Other corridor activities have included an early modern philosophy conference; a skills-building archival research workshop; writing workshops for military veterans; a colloquium on ethics and data science; a public lecture and youth workshop on grassroots organizing; Indigenous performance and art; a micro-theater festival; career workshops for doctoral students; the formation of a new public policy humanities network; several book circles and writing workshops to provide mentoring and advance research outcomes across all career stages.
“To my knowledge, there is no other program of its kind nationally, which is fiscally supported by a combined endowment physically located at three universities,” says Gregg Lambert, founding director of the corridor. He credits Chancellor Kent Syverud for providing the commitment and support that resulted in $3.65 million matching endowment grant from the Mellon Foundation, enabling the corridor to establish centers at Syracuse, Cornell and the University of Rochester, and include other institutions in the collaborative to form a whole that is truly more powerful than its parts (including Colgate University, Hamilton College, Hobart and William Smith Colleges, Skidmore College, St. Lawrence University, Union College, Le Moyne College and the Rochester Institute of Technology).

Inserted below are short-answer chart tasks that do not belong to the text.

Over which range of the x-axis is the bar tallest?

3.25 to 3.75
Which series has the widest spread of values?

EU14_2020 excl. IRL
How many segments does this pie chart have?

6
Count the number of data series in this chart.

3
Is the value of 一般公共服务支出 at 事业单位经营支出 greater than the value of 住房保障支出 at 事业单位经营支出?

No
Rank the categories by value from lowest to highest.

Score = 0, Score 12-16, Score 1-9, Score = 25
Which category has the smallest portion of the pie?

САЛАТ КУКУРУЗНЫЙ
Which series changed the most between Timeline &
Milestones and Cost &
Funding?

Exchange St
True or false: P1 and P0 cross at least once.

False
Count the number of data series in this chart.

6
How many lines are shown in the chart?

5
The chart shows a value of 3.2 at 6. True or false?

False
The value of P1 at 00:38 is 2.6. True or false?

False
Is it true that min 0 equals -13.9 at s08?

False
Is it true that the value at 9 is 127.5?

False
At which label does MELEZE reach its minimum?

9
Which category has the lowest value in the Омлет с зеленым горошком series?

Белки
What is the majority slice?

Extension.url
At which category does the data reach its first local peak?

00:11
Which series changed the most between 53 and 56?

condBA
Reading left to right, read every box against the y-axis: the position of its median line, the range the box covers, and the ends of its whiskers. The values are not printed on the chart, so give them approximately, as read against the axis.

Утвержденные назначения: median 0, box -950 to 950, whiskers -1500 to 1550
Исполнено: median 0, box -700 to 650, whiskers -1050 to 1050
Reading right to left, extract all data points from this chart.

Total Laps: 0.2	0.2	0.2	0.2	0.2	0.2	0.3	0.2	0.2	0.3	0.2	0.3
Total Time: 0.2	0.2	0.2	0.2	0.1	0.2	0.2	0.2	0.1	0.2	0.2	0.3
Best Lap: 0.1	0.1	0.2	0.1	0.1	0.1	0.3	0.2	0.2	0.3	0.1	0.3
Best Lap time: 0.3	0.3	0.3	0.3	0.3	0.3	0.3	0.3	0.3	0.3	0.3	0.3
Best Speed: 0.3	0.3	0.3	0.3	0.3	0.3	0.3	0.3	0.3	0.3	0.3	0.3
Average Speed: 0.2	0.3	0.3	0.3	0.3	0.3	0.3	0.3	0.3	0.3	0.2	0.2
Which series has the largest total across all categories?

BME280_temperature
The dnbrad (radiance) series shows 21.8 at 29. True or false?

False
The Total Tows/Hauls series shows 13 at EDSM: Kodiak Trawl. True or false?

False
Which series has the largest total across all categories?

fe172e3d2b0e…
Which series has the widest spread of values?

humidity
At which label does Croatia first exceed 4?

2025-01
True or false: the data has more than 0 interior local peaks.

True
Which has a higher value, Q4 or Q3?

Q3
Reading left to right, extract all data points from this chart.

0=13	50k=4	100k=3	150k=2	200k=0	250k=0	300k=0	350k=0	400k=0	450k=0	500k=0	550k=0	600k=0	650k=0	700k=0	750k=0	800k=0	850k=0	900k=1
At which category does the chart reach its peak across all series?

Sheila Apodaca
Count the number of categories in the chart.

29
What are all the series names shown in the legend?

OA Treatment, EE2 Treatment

“What is truly unique is a funding model that fosters interdisciplinary research that is organic and evolutionary,” says Lambert. “Through this faculty-driven collaborative model, the working groups have flexibility in developing and adapting their research in response to discoveries and innovations that broaden the creative process and impact.”
“In addition to advancing our mission to provide research support, build bridges and cultivate scholarly community for faculty, students and academic staff across our region, working group collaborations lead to diverse outcomes,” says May. “The ripple effects of our funding include publications, cross-institutional learning communities and teaching collaborations, external grants and fellowships, archive-building, newly commissioned musical scores, and more.”
“Central New York is fortunate to have such a thriving and engaged humanities community, and the consortium’s co-directors and I are proud to support the wide-ranging needs and interests of the region’s scholars, artists, performers and activists,” says May. “Such heterogeneity, evocative of a vibrant quilt of different fabrics, textures and colors, is key to our vitality as a research consortium that advances cutting-edge research and brings the humanities to bear on a range of local and global concerns.”